## Ítems del ejercicio:
......

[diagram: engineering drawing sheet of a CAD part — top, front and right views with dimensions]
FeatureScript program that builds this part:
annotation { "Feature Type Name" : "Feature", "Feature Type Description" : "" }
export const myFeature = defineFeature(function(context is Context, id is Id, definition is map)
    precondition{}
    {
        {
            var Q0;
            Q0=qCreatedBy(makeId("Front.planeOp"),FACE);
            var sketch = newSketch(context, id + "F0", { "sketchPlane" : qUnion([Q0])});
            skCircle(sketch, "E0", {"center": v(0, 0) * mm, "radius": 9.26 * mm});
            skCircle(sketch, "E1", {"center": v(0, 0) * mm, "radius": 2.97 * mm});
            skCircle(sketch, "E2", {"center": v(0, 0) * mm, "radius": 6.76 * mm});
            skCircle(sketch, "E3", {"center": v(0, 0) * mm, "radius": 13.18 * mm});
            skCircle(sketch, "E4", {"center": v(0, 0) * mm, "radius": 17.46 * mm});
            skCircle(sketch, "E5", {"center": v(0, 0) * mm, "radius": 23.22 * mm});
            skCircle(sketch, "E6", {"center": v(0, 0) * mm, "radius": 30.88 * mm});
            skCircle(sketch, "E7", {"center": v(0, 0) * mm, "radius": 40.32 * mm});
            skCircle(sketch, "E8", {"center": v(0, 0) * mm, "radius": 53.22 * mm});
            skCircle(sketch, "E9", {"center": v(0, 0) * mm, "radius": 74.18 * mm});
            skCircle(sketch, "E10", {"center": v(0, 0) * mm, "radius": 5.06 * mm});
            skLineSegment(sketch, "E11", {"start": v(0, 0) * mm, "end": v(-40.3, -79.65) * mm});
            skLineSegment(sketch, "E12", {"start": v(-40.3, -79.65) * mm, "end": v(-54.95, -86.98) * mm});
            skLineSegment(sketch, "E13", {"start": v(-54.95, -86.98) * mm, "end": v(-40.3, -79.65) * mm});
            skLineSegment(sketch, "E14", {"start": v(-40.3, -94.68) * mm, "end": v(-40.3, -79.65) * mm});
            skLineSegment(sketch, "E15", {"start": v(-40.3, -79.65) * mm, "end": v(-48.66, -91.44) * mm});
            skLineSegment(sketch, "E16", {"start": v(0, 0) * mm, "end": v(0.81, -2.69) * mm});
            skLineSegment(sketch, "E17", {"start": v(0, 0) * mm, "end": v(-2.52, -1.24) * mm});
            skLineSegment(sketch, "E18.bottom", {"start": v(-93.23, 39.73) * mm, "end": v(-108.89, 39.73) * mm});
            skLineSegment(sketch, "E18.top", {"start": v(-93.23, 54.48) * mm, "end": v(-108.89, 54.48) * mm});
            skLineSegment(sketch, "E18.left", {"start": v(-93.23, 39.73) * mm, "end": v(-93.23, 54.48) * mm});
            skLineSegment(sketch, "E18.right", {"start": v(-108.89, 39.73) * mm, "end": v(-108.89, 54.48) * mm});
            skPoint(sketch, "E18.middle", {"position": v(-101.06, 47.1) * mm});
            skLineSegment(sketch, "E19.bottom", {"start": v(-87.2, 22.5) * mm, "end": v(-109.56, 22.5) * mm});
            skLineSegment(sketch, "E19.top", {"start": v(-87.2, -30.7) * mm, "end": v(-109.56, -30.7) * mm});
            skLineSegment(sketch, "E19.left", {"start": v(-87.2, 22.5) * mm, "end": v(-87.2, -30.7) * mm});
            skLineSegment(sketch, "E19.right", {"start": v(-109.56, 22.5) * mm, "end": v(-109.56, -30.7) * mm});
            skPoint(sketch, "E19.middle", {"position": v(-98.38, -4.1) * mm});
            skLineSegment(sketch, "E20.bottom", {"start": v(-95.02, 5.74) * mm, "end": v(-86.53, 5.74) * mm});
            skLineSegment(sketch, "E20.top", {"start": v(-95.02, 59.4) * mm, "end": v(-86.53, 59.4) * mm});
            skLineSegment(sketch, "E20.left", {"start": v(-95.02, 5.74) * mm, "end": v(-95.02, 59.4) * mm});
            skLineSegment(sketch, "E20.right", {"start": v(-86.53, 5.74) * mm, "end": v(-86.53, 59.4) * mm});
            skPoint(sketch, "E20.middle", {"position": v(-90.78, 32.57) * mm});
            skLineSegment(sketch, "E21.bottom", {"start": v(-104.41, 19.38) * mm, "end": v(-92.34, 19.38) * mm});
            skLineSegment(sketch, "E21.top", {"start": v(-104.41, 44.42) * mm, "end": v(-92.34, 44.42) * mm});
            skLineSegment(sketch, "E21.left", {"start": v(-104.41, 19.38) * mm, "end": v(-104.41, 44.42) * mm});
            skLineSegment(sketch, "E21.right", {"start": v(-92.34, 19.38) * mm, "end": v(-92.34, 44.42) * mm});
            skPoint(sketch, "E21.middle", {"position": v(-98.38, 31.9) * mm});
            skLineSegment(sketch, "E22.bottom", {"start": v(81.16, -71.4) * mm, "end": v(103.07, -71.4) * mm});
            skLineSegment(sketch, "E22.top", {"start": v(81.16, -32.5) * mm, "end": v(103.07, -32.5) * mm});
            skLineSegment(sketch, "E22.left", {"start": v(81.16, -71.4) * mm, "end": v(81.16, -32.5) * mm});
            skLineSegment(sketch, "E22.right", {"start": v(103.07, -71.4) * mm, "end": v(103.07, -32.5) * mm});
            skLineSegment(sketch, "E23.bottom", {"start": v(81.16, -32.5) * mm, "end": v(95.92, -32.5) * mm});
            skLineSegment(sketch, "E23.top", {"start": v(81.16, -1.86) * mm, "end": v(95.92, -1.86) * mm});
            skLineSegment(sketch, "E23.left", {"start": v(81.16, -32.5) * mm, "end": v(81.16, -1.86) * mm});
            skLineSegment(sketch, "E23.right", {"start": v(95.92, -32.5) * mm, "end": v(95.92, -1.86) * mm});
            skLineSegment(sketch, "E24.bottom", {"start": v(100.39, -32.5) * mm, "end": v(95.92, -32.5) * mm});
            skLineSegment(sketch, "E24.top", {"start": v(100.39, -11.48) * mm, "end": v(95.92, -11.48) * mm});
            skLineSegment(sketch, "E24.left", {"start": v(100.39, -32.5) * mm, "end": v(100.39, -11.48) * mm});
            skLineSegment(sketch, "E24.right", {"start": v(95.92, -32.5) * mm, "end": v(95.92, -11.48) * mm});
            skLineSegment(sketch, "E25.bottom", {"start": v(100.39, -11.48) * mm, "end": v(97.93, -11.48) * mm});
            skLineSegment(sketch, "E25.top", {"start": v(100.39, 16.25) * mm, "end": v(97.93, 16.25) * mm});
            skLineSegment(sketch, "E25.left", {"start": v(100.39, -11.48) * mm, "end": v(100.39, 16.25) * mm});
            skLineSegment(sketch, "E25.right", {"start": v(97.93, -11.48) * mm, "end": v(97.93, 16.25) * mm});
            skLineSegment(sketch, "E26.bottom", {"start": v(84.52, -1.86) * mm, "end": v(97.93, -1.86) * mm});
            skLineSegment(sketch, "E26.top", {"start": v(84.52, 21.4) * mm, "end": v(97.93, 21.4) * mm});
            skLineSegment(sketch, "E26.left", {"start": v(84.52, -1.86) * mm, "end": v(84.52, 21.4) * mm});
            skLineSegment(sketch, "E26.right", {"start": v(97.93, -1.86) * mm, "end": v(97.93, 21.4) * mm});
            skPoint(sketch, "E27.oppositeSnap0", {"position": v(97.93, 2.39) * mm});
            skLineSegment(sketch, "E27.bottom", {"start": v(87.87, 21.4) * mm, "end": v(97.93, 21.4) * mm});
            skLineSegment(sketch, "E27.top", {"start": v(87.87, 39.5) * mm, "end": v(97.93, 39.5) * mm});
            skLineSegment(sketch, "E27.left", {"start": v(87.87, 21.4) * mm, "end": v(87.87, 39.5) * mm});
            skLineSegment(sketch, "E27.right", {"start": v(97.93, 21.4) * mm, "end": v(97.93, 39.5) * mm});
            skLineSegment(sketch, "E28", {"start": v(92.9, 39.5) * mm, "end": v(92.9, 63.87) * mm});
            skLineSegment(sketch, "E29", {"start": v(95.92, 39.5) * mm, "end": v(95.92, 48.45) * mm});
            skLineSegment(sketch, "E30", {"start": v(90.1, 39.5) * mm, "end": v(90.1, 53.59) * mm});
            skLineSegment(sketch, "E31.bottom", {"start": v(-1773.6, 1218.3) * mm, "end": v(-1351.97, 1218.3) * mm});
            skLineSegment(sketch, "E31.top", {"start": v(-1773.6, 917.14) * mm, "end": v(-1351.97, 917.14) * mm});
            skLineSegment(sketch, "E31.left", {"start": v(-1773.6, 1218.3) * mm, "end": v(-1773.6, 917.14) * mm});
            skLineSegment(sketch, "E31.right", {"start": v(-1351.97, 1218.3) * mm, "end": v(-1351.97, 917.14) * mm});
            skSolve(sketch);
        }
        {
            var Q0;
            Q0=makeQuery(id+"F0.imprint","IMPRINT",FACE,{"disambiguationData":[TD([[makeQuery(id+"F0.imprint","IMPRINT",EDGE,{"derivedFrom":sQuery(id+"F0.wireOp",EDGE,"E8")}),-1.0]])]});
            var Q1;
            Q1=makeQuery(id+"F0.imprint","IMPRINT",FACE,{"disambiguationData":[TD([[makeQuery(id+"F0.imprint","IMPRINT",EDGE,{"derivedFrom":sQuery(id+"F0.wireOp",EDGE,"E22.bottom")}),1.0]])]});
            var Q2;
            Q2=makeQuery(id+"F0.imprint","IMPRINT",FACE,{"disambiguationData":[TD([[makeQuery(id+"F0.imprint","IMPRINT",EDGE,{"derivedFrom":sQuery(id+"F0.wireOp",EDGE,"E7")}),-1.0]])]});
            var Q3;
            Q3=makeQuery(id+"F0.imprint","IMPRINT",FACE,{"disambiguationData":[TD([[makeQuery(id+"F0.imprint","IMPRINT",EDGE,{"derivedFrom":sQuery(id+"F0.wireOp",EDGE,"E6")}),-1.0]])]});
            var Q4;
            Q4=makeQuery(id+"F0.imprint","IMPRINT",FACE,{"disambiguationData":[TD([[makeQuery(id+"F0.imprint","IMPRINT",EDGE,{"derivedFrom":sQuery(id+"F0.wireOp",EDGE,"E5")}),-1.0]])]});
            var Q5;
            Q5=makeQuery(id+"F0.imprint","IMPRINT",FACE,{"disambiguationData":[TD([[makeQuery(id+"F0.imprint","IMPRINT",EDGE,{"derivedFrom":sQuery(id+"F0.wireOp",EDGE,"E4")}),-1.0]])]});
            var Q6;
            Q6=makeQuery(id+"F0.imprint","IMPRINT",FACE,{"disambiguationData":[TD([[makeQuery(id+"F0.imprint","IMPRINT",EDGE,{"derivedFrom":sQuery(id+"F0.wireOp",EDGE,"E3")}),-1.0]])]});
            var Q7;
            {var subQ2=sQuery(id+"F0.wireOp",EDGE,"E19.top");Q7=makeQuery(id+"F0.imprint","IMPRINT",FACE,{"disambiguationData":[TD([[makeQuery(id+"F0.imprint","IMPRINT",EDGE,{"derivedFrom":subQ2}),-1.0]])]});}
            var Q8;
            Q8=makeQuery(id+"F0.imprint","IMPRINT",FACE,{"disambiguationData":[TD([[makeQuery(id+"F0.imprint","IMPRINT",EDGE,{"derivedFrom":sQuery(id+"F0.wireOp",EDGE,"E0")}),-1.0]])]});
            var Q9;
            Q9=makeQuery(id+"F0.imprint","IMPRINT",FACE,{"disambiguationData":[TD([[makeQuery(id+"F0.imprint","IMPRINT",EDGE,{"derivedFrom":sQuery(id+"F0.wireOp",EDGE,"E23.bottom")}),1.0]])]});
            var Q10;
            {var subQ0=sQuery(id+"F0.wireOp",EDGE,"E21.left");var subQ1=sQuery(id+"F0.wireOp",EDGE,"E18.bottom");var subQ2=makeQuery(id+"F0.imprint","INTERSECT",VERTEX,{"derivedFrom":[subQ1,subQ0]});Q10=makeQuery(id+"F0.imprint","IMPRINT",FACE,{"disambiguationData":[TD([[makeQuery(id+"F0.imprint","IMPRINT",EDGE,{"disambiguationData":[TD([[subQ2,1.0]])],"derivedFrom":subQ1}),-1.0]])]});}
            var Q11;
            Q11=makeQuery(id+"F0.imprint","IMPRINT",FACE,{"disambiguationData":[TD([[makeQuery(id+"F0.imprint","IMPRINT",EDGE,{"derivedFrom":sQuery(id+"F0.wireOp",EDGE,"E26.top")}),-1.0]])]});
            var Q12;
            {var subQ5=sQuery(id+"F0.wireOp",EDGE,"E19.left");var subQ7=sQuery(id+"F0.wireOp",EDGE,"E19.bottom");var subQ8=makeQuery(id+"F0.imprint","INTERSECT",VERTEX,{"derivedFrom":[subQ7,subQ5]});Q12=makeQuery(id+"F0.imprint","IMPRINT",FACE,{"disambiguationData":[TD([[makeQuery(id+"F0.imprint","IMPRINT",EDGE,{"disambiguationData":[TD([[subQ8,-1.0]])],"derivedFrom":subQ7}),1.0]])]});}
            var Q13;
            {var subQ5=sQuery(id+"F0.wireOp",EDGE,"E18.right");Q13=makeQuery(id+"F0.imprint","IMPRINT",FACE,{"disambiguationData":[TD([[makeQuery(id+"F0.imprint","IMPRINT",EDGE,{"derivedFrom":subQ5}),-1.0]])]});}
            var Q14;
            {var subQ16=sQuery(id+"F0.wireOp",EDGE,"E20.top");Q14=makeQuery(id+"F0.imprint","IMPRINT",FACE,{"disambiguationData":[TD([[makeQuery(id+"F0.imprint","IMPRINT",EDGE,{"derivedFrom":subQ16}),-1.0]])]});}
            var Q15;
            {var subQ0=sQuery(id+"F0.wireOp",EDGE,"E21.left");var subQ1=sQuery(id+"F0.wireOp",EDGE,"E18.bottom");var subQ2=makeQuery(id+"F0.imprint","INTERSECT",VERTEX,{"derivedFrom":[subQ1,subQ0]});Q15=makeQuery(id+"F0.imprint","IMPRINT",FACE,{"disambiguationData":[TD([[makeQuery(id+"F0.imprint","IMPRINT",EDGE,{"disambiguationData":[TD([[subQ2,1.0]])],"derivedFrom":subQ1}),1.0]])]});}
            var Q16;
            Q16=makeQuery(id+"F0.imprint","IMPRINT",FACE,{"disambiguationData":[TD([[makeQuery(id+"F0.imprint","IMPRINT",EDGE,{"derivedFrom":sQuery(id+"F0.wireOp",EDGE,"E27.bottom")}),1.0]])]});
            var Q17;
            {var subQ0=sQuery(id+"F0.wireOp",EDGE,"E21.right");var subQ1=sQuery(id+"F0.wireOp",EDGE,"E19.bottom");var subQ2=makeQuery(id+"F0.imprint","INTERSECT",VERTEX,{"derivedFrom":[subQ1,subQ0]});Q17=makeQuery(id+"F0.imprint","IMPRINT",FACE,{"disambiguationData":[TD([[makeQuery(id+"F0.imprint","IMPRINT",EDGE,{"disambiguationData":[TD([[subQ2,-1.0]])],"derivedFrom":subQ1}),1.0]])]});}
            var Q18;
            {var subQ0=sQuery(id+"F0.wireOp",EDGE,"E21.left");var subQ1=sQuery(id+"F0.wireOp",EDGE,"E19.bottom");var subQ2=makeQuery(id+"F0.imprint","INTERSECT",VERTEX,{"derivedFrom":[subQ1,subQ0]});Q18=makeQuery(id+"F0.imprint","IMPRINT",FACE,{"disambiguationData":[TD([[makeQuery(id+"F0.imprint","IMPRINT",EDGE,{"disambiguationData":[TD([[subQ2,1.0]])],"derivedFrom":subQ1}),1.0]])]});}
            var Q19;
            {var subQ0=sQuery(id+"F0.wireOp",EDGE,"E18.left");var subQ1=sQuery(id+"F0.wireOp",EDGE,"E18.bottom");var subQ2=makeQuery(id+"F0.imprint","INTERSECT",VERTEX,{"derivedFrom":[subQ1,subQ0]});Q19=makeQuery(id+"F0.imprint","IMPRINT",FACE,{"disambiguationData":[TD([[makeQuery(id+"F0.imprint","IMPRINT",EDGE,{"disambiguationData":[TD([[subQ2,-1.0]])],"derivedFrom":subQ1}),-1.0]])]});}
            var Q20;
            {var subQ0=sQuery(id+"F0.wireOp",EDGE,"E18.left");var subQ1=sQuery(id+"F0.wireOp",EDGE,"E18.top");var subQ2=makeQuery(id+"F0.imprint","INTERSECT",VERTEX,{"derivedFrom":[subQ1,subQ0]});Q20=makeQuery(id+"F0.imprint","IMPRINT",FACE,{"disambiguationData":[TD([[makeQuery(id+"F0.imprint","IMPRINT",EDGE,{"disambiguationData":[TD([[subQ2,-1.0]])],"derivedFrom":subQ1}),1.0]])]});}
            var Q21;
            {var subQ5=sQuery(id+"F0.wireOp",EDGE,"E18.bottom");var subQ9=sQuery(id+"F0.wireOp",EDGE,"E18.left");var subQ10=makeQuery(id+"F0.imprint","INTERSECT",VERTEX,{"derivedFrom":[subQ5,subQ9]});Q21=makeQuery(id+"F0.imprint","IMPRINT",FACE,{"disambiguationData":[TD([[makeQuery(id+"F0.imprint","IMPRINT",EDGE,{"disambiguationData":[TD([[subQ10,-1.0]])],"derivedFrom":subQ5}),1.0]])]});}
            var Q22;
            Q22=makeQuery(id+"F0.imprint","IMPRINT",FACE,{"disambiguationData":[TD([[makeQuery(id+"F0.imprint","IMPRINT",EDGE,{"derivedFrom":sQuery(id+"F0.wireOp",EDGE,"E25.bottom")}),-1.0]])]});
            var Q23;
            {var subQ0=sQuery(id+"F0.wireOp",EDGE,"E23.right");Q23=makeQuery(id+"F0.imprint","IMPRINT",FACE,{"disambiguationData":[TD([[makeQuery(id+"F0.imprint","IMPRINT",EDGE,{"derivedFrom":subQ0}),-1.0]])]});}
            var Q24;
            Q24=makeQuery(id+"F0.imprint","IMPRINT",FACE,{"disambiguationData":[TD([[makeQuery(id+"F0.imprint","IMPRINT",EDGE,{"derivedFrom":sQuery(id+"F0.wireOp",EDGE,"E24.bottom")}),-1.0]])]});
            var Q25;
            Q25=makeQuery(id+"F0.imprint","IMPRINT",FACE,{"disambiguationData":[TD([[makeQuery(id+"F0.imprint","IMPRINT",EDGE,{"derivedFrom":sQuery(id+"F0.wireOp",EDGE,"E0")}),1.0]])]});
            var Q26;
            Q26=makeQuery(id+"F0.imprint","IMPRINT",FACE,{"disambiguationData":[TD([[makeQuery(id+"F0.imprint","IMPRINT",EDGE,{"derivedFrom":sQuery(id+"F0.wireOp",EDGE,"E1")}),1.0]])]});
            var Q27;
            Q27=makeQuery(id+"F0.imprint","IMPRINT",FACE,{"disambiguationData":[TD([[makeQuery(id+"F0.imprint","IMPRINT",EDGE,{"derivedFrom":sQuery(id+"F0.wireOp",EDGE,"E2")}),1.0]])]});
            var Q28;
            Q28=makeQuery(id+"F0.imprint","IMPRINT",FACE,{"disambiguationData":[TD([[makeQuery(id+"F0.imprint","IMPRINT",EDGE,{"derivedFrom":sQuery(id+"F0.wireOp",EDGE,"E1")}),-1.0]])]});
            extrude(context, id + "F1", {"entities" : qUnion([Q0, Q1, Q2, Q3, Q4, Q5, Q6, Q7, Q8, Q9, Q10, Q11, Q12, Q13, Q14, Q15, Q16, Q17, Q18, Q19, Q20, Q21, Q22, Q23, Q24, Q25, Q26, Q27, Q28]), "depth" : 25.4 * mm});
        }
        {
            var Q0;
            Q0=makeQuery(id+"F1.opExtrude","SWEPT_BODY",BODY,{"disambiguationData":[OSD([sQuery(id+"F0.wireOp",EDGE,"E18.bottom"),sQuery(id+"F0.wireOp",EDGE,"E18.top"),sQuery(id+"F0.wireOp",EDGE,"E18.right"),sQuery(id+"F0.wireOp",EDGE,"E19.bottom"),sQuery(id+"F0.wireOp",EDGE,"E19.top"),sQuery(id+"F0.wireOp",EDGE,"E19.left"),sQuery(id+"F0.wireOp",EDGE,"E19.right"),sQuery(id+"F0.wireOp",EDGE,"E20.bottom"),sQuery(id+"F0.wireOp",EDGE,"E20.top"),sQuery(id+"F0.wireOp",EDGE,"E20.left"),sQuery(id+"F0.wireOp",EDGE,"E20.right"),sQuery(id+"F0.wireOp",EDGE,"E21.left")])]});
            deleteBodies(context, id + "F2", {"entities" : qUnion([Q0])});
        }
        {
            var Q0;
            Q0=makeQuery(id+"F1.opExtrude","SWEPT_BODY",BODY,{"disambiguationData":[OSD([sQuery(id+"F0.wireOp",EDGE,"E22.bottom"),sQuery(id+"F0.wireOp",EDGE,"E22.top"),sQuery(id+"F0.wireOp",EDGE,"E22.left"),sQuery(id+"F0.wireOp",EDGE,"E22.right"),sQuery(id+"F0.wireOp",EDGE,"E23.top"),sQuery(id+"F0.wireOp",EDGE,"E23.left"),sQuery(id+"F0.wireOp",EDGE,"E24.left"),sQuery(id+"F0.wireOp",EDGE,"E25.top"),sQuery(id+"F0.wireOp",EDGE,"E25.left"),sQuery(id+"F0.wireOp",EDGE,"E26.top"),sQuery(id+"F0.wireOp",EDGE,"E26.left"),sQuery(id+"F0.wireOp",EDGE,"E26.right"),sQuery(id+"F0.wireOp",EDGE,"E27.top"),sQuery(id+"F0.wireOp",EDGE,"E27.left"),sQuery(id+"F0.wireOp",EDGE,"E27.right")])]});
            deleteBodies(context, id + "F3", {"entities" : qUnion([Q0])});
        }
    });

......

## Problema breve:
Indica cuántas líneas de los ítems contienen la palabra "position". Responde solo con el número.

## La respuesta:
5